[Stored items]
'''

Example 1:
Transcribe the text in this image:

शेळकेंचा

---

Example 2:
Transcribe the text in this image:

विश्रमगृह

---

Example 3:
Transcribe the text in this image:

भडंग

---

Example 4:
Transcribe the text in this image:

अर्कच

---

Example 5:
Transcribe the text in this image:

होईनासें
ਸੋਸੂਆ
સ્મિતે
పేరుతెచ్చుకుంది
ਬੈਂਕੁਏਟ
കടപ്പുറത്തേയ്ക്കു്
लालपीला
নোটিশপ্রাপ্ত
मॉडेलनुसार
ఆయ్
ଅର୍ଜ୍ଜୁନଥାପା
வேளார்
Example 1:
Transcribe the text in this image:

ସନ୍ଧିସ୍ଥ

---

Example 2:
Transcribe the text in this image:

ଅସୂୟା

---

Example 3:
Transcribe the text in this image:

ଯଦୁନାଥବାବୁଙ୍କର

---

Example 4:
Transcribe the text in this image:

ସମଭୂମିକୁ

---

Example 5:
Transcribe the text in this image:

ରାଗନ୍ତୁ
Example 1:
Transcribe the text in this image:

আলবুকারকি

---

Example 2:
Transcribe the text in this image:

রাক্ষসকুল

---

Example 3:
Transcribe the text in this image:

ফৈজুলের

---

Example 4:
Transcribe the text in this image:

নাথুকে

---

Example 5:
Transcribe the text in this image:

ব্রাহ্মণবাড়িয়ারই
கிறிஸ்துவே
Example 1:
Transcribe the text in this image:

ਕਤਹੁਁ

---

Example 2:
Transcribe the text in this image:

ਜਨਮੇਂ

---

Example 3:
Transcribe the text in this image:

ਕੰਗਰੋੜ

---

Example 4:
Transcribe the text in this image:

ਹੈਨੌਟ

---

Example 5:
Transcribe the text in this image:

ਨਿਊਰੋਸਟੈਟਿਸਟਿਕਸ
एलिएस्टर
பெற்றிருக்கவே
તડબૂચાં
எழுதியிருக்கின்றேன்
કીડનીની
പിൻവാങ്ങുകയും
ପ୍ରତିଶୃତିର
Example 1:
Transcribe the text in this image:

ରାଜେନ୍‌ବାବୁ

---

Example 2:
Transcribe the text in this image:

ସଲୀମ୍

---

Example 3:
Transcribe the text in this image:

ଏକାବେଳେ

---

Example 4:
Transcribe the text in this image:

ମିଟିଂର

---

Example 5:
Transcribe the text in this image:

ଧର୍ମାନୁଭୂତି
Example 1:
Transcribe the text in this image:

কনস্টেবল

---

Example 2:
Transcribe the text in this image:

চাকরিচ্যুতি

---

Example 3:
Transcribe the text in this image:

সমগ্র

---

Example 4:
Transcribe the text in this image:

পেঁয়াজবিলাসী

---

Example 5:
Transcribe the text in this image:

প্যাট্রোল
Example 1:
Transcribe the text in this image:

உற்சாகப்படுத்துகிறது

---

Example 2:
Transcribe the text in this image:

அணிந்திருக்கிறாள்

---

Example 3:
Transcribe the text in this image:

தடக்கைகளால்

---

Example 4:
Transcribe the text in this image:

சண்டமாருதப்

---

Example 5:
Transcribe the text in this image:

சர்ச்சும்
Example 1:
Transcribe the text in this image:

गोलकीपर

'''

WHAT YOU ARE ASKED TO DO:
Could you output each line above exactly as it was given?

ANSWER TO THIS EXERCISE:
Example 1:
Transcribe the text in this image:

शेळकेंचा

---

Example 2:
Transcribe the text in this image:

विश्रमगृह

---

Example 3:
Transcribe the text in this image:

भडंग

---

Example 4:
Transcribe the text in this image:

अर्कच

---

Example 5:
Transcribe the text in this image:

होईनासें
ਸੋਸੂਆ
સ્મિતે
పేరుతెచ్చుకుంది
ਬੈਂਕੁਏਟ
കടപ്പുറത്തേയ്ക്കു്
लालपीला
নোটিশপ্রাপ্ত
मॉडेलनुसार
ఆయ్
ଅର୍ଜ୍ଜୁନଥାପା
வேளார்
Example 1:
Transcribe the text in this image:

ସନ୍ଧିସ୍ଥ

---

Example 2:
Transcribe the text in this image:

ଅସୂୟା

---

Example 3:
Transcribe the text in this image:

ଯଦୁନାଥବାବୁଙ୍କର

---

Example 4:
Transcribe the text in this image:

ସମଭୂମିକୁ

---

Example 5:
Transcribe the text in this image:

ରାଗନ୍ତୁ
Example 1:
Transcribe the text in this image:

আলবুকারকি

---

Example 2:
Transcribe the text in this image:

রাক্ষসকুল

---

Example 3:
Transcribe the text in this image:

ফৈজুলের

---

Example 4:
Transcribe the text in this image:

নাথুকে

---

Example 5:
Transcribe the text in this image:

ব্রাহ্মণবাড়িয়ারই
கிறிஸ்துவே
Example 1:
Transcribe the text in this image:

ਕਤਹੁਁ

---

Example 2:
Transcribe the text in this image:

ਜਨਮੇਂ

---

Example 3:
Transcribe the text in this image:

ਕੰਗਰੋੜ

---

Example 4:
Transcribe the text in this image:

ਹੈਨੌਟ

---

Example 5:
Transcribe the text in this image:

ਨਿਊਰੋਸਟੈਟਿਸਟਿਕਸ
एलिएस्टर
பெற்றிருக்கவே
તડબૂચાં
எழுதியிருக்கின்றேன்
કીડનીની
പിൻവാങ്ങുകയും
ପ୍ରତିଶୃତିର
Example 1:
Transcribe the text in this image:

ରାଜେନ୍‌ବାବୁ

---

Example 2:
Transcribe the text in this image:

ସଲୀମ୍

---

Example 3:
Transcribe the text in this image:

ଏକାବେଳେ

---

Example 4:
Transcribe the text in this image:

ମିଟିଂର

---

Example 5:
Transcribe the text in this image:

ଧର୍ମାନୁଭୂତି
Example 1:
Transcribe the text in this image:

কনস্টেবল

---

Example 2:
Transcribe the text in this image:

চাকরিচ্যুতি

---

Example 3:
Transcribe the text in this image:

সমগ্র

---

Example 4:
Transcribe the text in this image:

পেঁয়াজবিলাসী

---

Example 5:
Transcribe the text in this image:

প্যাট্রোল
Example 1:
Transcribe the text in this image:

உற்சாகப்படுத்துகிறது

---

Example 2:
Transcribe the text in this image:

அணிந்திருக்கிறாள்

---

Example 3:
Transcribe the text in this image:

தடக்கைகளால்

---

Example 4:
Transcribe the text in this image:

சண்டமாருதப்

---

Example 5:
Transcribe the text in this image:

சர்ச்சும்
Example 1:
Transcribe the text in this image:

गोलकीपर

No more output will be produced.